Sharon's job is to coordinate it all, and she's been on the job since before the new terminal opened. Among the more interesting intiatives she described: a program to paint poetry on the baggage belts to give passengers something to contemplate. And it's all rounded out by "Departure," a gift store on the lower level that includes art-related items in addition to the usual paraphernalia.
So more credit to Albany for taking its airport seriously enough to have Sharon prowling the place, making it a distinctive showcase for local art.
And even while we talked, I noticed design details that lifted the place above the ordinary. Take the edges of the signs right above us:
One thing I wondered about was the lack of signage for the upstairs gallery. Sharon said it's a struggle to claim sign space that could be used for ad revenue. The security checkpoint happens to be ringed on all sides by the art gallery above, so for awhile the TSA people wanted the view blocked off for security reasons!
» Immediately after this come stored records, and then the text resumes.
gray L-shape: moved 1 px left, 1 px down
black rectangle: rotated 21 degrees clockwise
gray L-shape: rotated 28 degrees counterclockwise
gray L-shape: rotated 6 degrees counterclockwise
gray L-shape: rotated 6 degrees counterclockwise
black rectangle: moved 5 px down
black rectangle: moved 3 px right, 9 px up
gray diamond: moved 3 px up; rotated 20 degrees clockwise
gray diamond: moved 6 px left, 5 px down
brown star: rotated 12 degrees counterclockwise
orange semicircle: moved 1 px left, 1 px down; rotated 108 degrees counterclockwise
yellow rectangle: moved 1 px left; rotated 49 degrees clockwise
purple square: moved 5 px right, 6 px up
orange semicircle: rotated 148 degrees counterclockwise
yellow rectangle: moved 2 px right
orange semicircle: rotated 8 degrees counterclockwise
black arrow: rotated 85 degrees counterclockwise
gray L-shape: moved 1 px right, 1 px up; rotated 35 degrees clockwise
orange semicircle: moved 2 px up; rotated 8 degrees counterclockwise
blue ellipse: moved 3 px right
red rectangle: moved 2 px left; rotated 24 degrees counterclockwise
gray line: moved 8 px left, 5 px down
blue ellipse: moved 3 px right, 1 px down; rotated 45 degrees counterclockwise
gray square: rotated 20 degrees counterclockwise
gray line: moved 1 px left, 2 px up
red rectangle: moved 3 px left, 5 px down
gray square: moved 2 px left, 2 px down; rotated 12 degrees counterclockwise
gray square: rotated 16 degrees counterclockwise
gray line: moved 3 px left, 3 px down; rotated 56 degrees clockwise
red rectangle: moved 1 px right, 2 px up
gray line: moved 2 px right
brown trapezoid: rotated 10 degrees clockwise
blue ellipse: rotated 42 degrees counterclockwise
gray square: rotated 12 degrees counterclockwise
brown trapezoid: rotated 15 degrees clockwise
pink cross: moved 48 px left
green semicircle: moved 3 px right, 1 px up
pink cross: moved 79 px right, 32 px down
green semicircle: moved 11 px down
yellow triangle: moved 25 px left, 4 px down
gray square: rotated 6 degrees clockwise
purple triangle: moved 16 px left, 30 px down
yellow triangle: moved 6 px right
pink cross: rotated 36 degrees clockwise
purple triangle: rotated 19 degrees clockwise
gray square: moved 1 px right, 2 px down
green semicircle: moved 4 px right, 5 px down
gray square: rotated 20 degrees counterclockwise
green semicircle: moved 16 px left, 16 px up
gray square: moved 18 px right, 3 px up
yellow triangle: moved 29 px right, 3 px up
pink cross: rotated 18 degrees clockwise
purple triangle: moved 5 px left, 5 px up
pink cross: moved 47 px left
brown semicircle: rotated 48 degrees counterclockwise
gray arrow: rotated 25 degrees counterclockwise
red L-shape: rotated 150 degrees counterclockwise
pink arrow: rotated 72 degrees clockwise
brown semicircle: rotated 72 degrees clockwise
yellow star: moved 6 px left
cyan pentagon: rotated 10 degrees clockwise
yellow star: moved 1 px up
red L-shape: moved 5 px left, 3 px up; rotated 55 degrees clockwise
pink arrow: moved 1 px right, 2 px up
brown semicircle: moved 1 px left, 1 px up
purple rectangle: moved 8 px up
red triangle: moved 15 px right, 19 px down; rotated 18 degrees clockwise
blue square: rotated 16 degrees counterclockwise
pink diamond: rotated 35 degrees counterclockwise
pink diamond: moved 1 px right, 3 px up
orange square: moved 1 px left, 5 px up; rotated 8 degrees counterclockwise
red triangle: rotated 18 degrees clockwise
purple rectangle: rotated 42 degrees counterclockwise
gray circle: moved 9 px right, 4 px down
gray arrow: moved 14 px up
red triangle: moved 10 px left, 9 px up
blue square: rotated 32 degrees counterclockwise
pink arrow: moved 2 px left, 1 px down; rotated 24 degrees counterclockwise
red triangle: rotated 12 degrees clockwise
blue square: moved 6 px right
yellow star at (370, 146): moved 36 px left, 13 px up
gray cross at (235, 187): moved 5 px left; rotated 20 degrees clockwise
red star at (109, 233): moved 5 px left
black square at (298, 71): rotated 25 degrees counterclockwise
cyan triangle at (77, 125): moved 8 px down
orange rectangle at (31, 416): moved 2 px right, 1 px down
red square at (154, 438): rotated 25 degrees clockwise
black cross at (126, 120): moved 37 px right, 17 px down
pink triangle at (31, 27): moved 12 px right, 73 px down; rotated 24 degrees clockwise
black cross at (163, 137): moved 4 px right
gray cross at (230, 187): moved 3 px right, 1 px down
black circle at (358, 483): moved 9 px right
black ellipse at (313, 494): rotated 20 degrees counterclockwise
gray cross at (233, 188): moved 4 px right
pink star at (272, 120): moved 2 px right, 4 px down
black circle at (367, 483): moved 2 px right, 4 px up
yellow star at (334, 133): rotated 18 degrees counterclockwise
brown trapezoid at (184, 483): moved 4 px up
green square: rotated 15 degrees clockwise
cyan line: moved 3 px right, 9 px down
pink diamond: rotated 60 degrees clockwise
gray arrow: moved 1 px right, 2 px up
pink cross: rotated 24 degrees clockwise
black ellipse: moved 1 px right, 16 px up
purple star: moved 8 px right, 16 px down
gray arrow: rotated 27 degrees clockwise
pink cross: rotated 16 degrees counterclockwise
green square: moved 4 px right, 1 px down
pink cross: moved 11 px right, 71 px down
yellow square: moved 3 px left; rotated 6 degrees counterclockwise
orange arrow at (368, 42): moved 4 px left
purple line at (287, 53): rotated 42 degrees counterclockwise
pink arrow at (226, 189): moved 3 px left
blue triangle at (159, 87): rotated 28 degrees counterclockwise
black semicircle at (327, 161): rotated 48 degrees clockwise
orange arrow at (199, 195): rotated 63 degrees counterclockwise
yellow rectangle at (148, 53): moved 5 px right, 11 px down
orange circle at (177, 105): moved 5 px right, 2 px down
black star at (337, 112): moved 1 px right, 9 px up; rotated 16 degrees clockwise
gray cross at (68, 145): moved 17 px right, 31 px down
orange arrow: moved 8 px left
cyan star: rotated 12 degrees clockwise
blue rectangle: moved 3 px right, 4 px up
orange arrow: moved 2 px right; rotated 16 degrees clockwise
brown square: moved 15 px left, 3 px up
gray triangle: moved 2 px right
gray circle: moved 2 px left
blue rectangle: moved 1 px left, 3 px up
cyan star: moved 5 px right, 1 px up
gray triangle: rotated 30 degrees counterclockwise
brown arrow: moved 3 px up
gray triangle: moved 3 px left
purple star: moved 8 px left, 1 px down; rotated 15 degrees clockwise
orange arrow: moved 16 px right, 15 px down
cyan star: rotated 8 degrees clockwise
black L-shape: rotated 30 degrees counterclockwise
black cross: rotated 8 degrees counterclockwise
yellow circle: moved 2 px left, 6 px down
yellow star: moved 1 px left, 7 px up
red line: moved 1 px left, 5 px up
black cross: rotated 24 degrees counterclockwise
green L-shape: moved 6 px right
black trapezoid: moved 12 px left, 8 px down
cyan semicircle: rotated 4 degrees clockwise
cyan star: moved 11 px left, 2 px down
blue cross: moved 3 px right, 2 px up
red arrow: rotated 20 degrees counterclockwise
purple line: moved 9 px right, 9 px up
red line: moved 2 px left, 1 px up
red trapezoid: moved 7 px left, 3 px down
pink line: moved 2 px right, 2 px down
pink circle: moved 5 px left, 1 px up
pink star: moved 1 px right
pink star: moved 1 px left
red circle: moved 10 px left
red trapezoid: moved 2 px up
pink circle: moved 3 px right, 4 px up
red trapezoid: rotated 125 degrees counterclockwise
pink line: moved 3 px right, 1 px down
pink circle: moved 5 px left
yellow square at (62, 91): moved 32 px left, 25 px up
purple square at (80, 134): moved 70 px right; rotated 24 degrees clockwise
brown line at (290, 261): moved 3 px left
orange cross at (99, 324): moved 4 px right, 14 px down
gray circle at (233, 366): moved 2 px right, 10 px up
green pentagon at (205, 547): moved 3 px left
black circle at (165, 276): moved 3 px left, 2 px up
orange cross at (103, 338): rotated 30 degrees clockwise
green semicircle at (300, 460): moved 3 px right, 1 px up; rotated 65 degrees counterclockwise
This is totally absurd and I'm glad they didn't go through with it. If it had, the gallery would have been left only with this signage, on the stairway leading up to it:
Also on the upper level: Gate areas were visible from the observation deck, something that fewer airports seem to bother to include these days:
An unusual distinction held by Albany: it's one of very few airports in the world that make use of dual jetways, which allow passengers to board both the front and back of the plane at the same time. Southwest is the only carrier that uses this capability; the rear jetway has to be lifted up and over the wing like it's some kind of carnival ride.
As a non-passenger, I couldn't get beyond the security barrier, which looked like this, with the third-floor art gallery space looking down over it:
So I can't speak for the gate areas, which include one 1970s pier from the older terminal that was kept when then the complex was rebuilt. But what I did see was more than enough to say that Albany International Airport is a smart, classy, and inspiring place to fly in and out of. The people of New York's 'Capital Region' are fortunate indeed.